Под напряженными взглядами охраны к нему полз на коленях тучный старик с растрепавшейся по богатому кафтану седой бородой, с красным, потным на морозе лицом. Он даже шубу свою скинул на лестнице, с трудом взбираясь к верхней площадке башни.
Михаил знал этого старика. Да и видел недавно — знатный дворянин был одним из тех, кто на соборной горке высказывался против запрещения закупать запасы хлеба. «У меня семья большая! Сынов взрослых двое, четыре дочери, одна уже вдовая, да с дитем! Жена, сестры ейные… И как же нам зиму выживать?!» «А бедняки как ее проживут?» — осадил тогда дворянина таможенный голова Туренин и тем положил спору конец.
А вчера именно сыновья многосемейного старика, близнецы Ефим и Никодим, закололи часовых у Молоховских ворот и бежали к полякам.
— Прости, воевода! — теперь Михаил видел, что по лицу старика струился не только пот — лицо его было в слезах. — Прости меня, грешного! Иродов породил, иуд окаянных! Срам навечно на роду нашем!
— Полно тебе, Егор Ефимович, — Шеин наклонился, с усилием поднял его на ноги. — Полно…
Он не знал, что еще сказать.
Тут снизу раздался мощный взрыв хохота, и он невольно оторвался от старика, шагнул в сторону. На Фрица наступала, легко рубя алебардой, держа ее словно вилы, дородная простая баба, видно из крестьянок. Немец пятился — вроде бы шутливо уступая, а может, и растерявшись. Отвлеклась на это зрелище и охрана.
Шеин спохватился, когда было поздно.
Отец перебежчиков, продолжая беззвучно бормотать в бороду: «Породил иуд, срам на мне вечный!», добрел до края площадки, до самого просвета между зубцами башни и, тихо перекрестясь, беззвучно ушел в пустоту.
Воевода ахнул, метнулся к стене, свесился вниз… и в сердцах ударил кулаком по камню.
Чтобы сраму не имати!(Продолжение)
— Здравствуй, Катерина! Почто пришла? Важное что-то?
Григорий сел на постели, нечаянным движением поправляя рубаху. Кажется, так уже было? Почти так. В день перед первым приступом.
— Прости, Гриша…
Вот так новость! Он для нее уже просто Гриша. Приятно, что говорить. Но к чему? Во что на сей раз играет эта сумасбродка? Ведь видит, знает, что он не может не смотреть на нее, наверняка догадывается, каково ему скрывать свои чувства! И что же? Наслаждается? Тешит гордыню? Ждет, что он будет у ее ног валяться, как добросердечный бедняга Андрей Дедюшин? Ну, это напрасно!
Он — Колдырев.
Он из другого теста.
— Лежи, Гриша, не вставай. Я просто так пришла… Просто поговорить.
— О чем же, Катерина?
— Дядя сказал, ты завтра вновь на вылазку идешь.
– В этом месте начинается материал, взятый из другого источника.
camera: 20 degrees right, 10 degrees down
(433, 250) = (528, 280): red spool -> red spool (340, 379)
Григорий нахмурился. Не много ли Шеин доверяет своей племяннице?
— Он не мне это говорил!.. — поймав его взгляд, и словно прочитав мысли, воскликнула девушка. — Просто… просто я случайно услыхала его разговор с Лаврентием.
— Случайно услыхала?
— Ну, если хочешь, подслушала. Кто придумал совершить такое безумие? Уверена, не Михаил. И не Лаврушка — у него бы выдумки не хватило. Значит, ты?
— Не я. А кто — не могу сказать, не то придется выдать остальных, кто со мной пойдет. А нельзя.
— Ты мне не доверяешь?..
Ах, как засверкали ее глаза! Не захочешь — залюбуешься… Взгляд так и жжет. И чего же в нем сейчас больше, в этом взгляде? Обиды? Ярости? Или… Конечно, хочется, чтобы это было именно «или»… да как проверить?..
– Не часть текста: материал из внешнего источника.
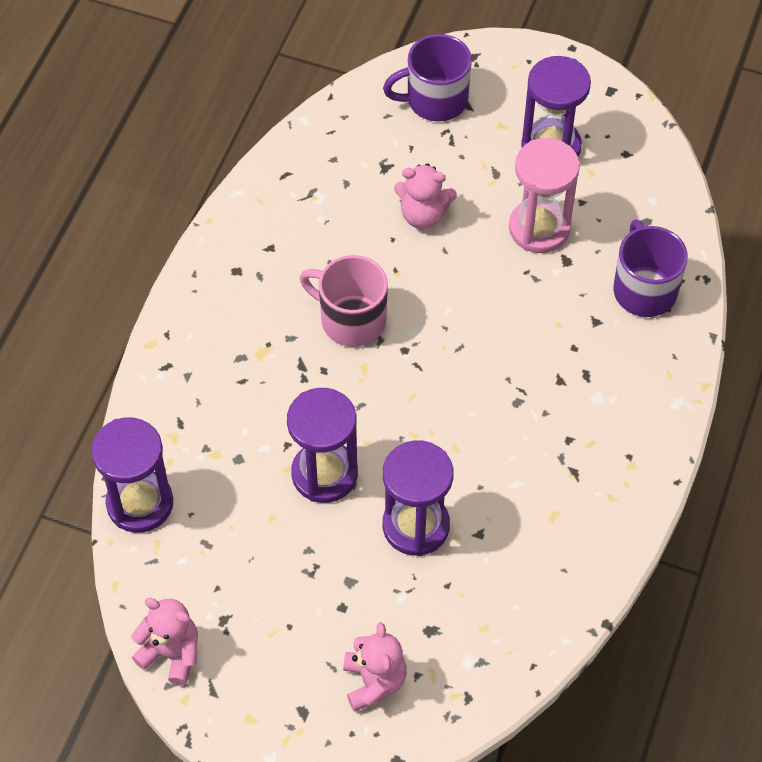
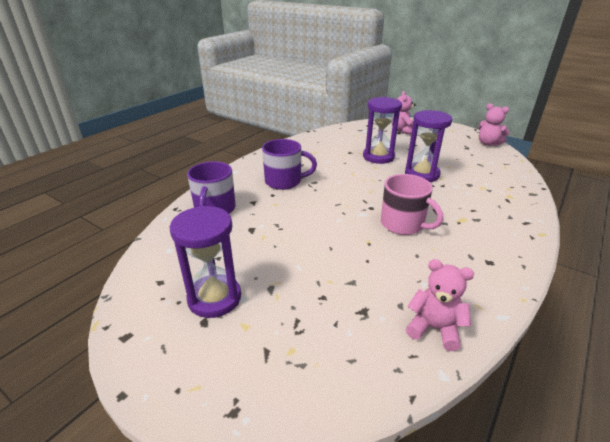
camera: 165 degrees left, 25 degrees down
(140, 503) = (520, 178): purple hourglass -> none
(423, 215) = (340, 270): pink teddy bear -> pink teddy bear (434, 328)
(435, 100) = (297, 366): purple mug -> purple mug (284, 181)
(539, 228) = (258, 248): pink hourglass -> none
Но Катерина сама ответила на невысказанный вопрос, сказала с непонятной грустью:
— Лицо у тебя, Гришенька, сейчас такое…
Колдырев недоуменно провел по щекам тыльной стороной ладони.
— Нет, — тихо сказала Катерина. — Не только сейчас. Во все последние дни… Серьезное у тебя лицо. Постоянно. Даже когда улыбаешься. Почему так?